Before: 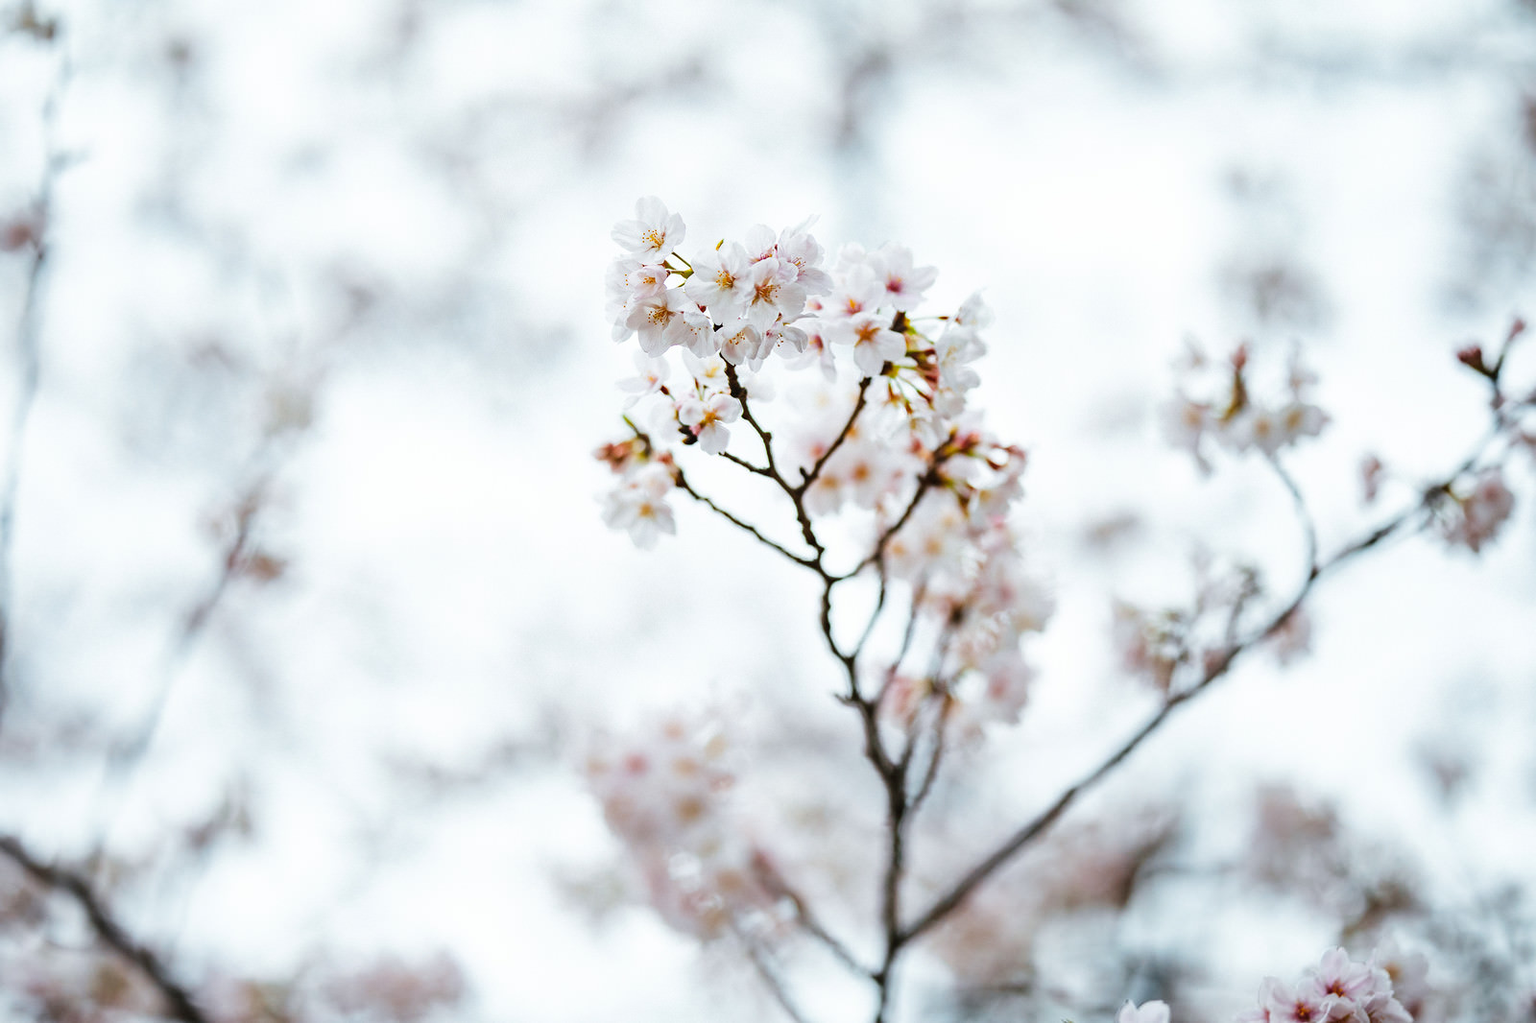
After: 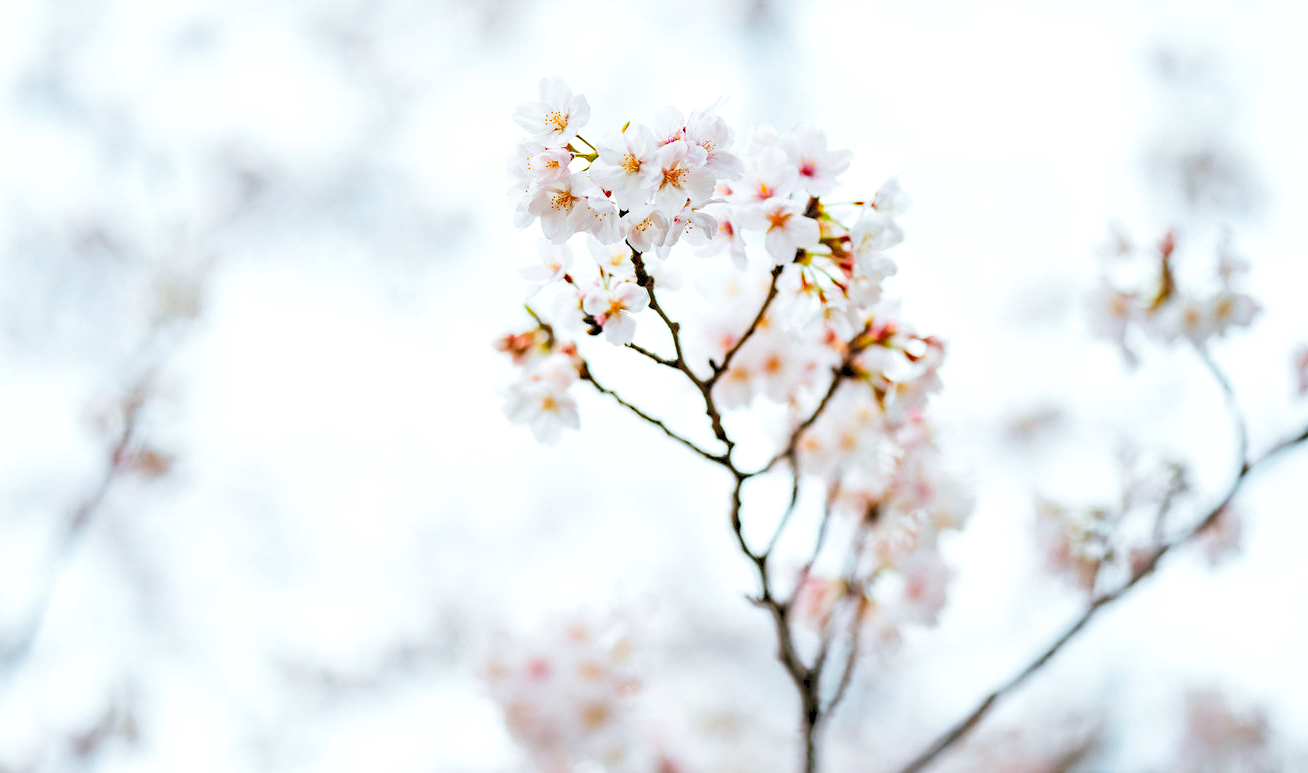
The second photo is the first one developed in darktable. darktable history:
crop: left 7.779%, top 12.026%, right 10.422%, bottom 15.455%
levels: levels [0.072, 0.414, 0.976]
shadows and highlights: shadows 76.7, highlights -23.42, soften with gaussian
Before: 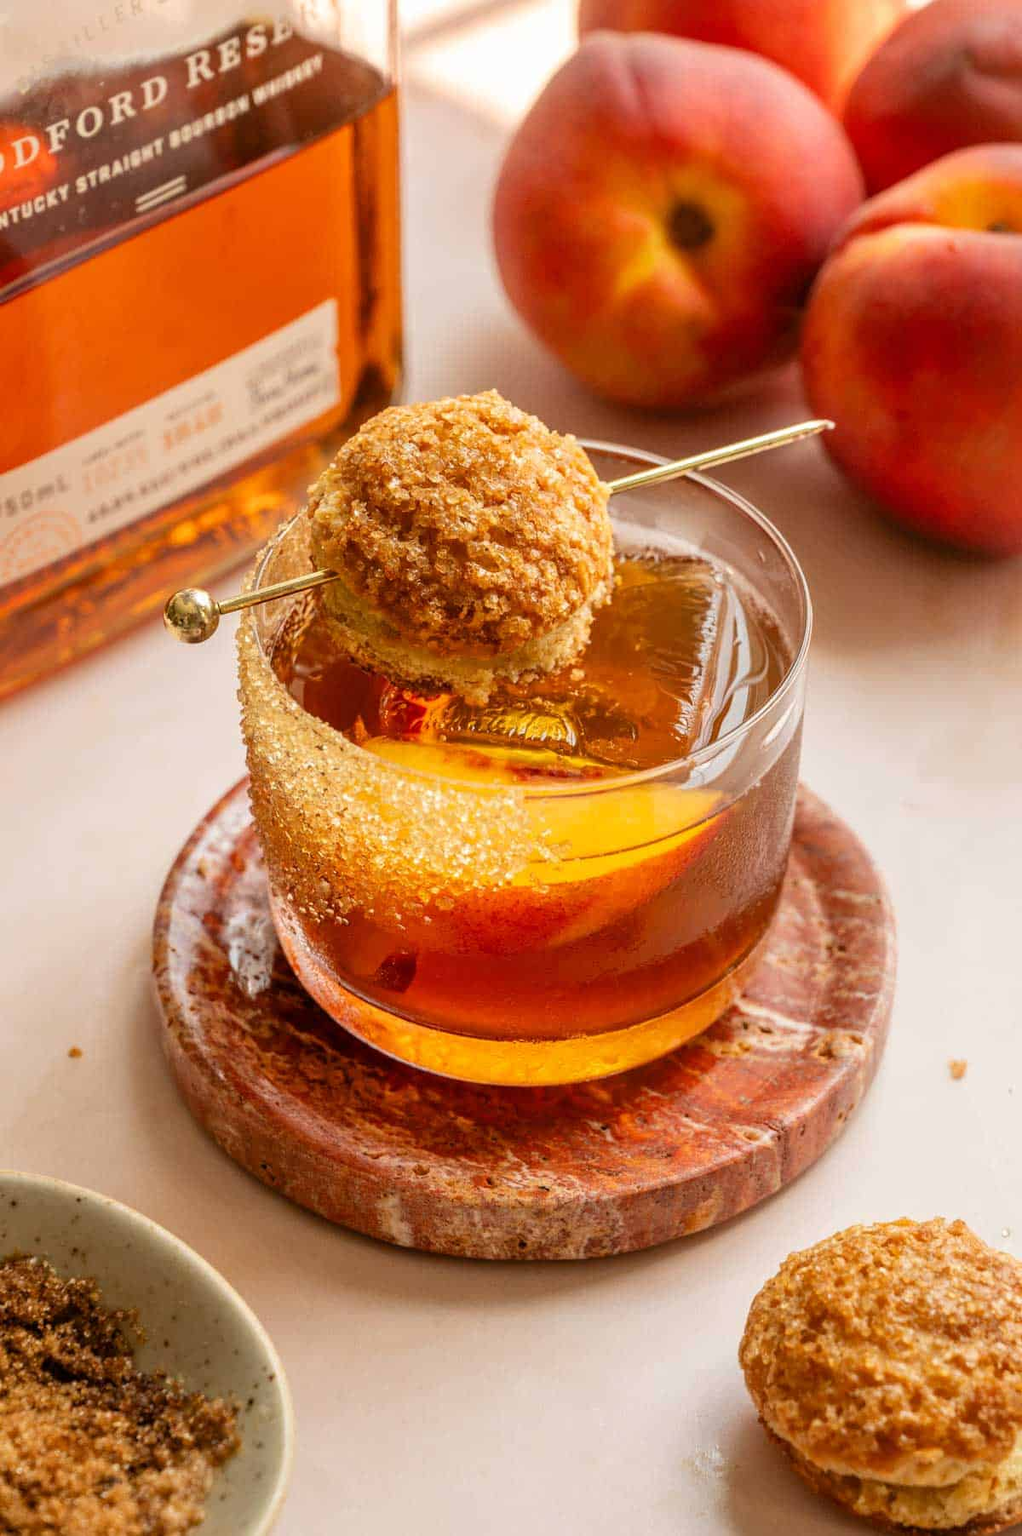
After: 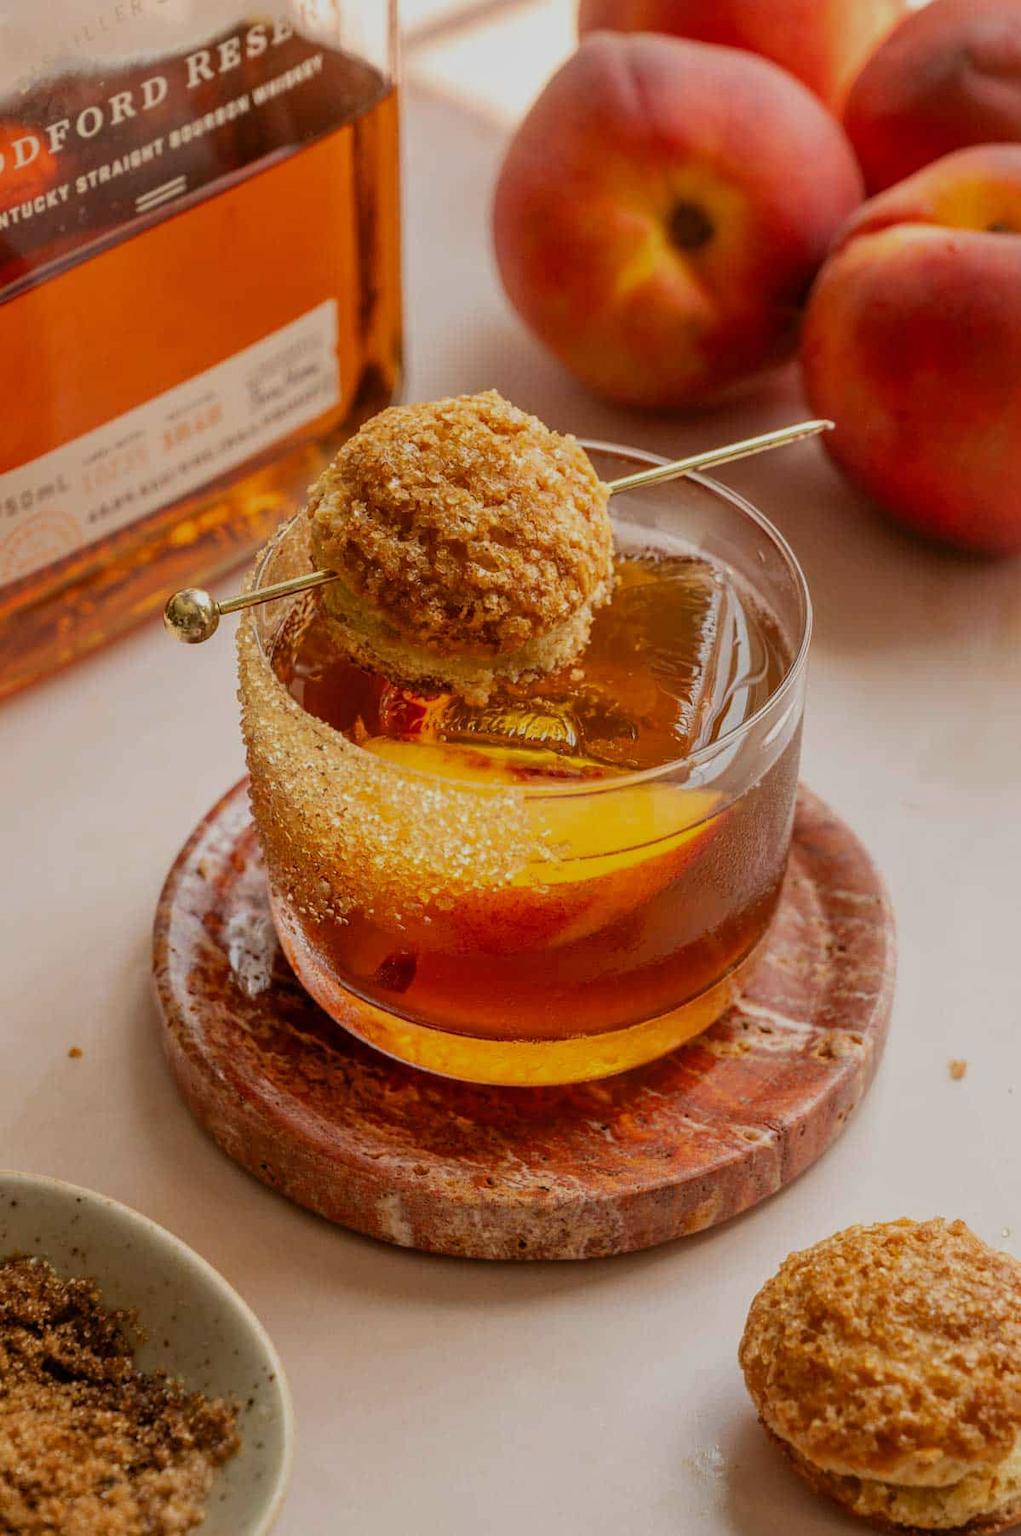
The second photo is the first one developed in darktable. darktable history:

────

Write out each line of the material above as a JSON list of strings, one string per line, with blank lines dropped. Leave the pictures out.

[
  "Before: ",
  "After: ",
  "The second photo is the first one developed in darktable. darktable history:",
  "crop: left 7.779%, top 12.026%, right 10.422%, bottom 15.455%",
  "levels: levels [0.072, 0.414, 0.976]",
  "shadows and highlights: shadows 76.7, highlights -23.42, soften with gaussian",
  "Before: ",
  "After: ",
  "The second photo is the first one developed in darktable. darktable history:"
]